Audiência pública na Câmara com Tacla Duran é marcada para o dia 5 de junho

Por iniciativa do deputado Wadih Damous (PT-RJ), o ex-advogado da Odebrecht será ouvido pela Comissão de Direitos Humanos da Câmara

Foto: Reprodução/Vídeo

Rodrigo Tacla Duran, advogado e ex-consultor da Odebrecht, que seria testemunha de defesa do ex-presidente Lula, será ouvido em audiência pública, por ouvido pela Comissão de Direitos Humanos e Minorias da Câmara dos Deputados, por meio de videoconferência, na próxima terça-feira (5), a partir das 10 horas, no Plenário 9 da Casa. Os advogados de Lula solicitaram que Tacla Duran prestasse depoimento no âmbito da Operação Lava Jato. O Ministério Público Federal quer que o Superior Tribunal de Justiça rejeite a reivindicação.
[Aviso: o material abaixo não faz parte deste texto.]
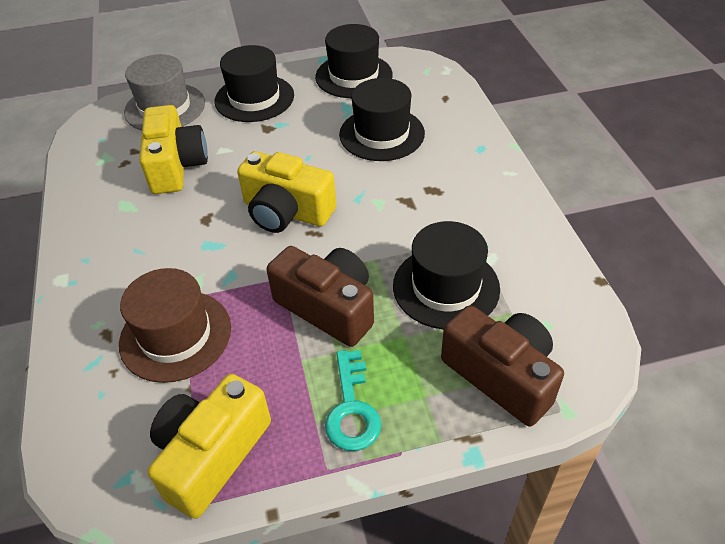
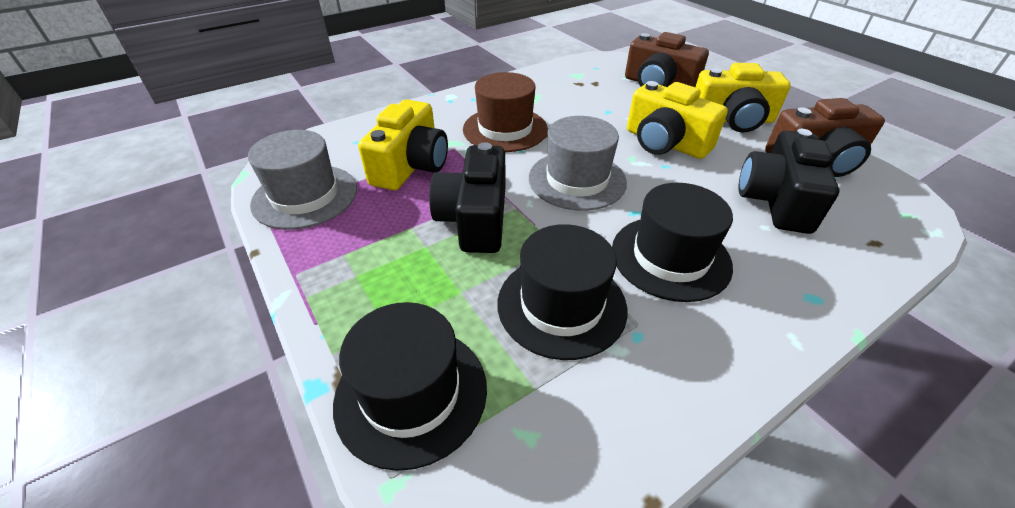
black camera: 0 -> 2
black hat: 4 -> 3
grey hat: 1 -> 2
turquoise key: 1 -> 0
A iniciativa da audiência pública é do deputado Wadih Damous (PT/RJ). “Ele possui diversas informações relevantes sobre a Operação Lava Jato e, por isso, deve ser ouvido nas instâncias adequadas e responsáveis pelo processo. Porém, por causa de diversas negativas injustificadas, teve violado o direito ao devido processo legal, além da garantia ao contraditório e da ampla defesa”, destaca Damous.

O deputado ressalta que “não se pode admitir o cerceamento de defesa, especialmente quando se trata de um processo de tamanha relevância para o país, cujas consequências podem ser altamente prejudiciais aos investigados ou até condenados injustamente”.

Damous e o deputado federal Paulo Pimenta, líder da bancada do PT, juntamente com os deputados Carlos Zarattini (PT-SP) e Paulo Teixeira (PT-SP), cobram da Procuradoria-Geral da República (PGR), desde o dia 5 de dezembro de 2017, investigações a respeito das denúncias de Tacla Duran. A PGR não levou em consideração.

Em 2017, os deputados Damous e Pimenta foram por conta própria para Madri, na Espanha, e ouviram Duran, processado por lavagem de dinheiro. Na oportunidade, o advogado denunciou que procuradores da Operação Lava-Jato ameaçaram envolver sua família no processo para forçá-lo a fazer uma delação premiada.

Depois disso, Duran prestou depoimento à CPMI da JBS, em novembro, e disse que foi aconselhado por Ivan Carratu – da Carratu e Associados Consultoria Empresarial – a recorrer à “panela” de advogados de Curitiba para conseguir benefícios junto ao Ministério Público (MP) com a negociação da sua delação premiada.

De acordo cm o advogado, que tem cidadania espanhola, essas “facilidades” poderiam ser conseguidas por intermédio do advogado Carlos Zucolotto Junior, amigo e padrinho do juiz Sergio Moro.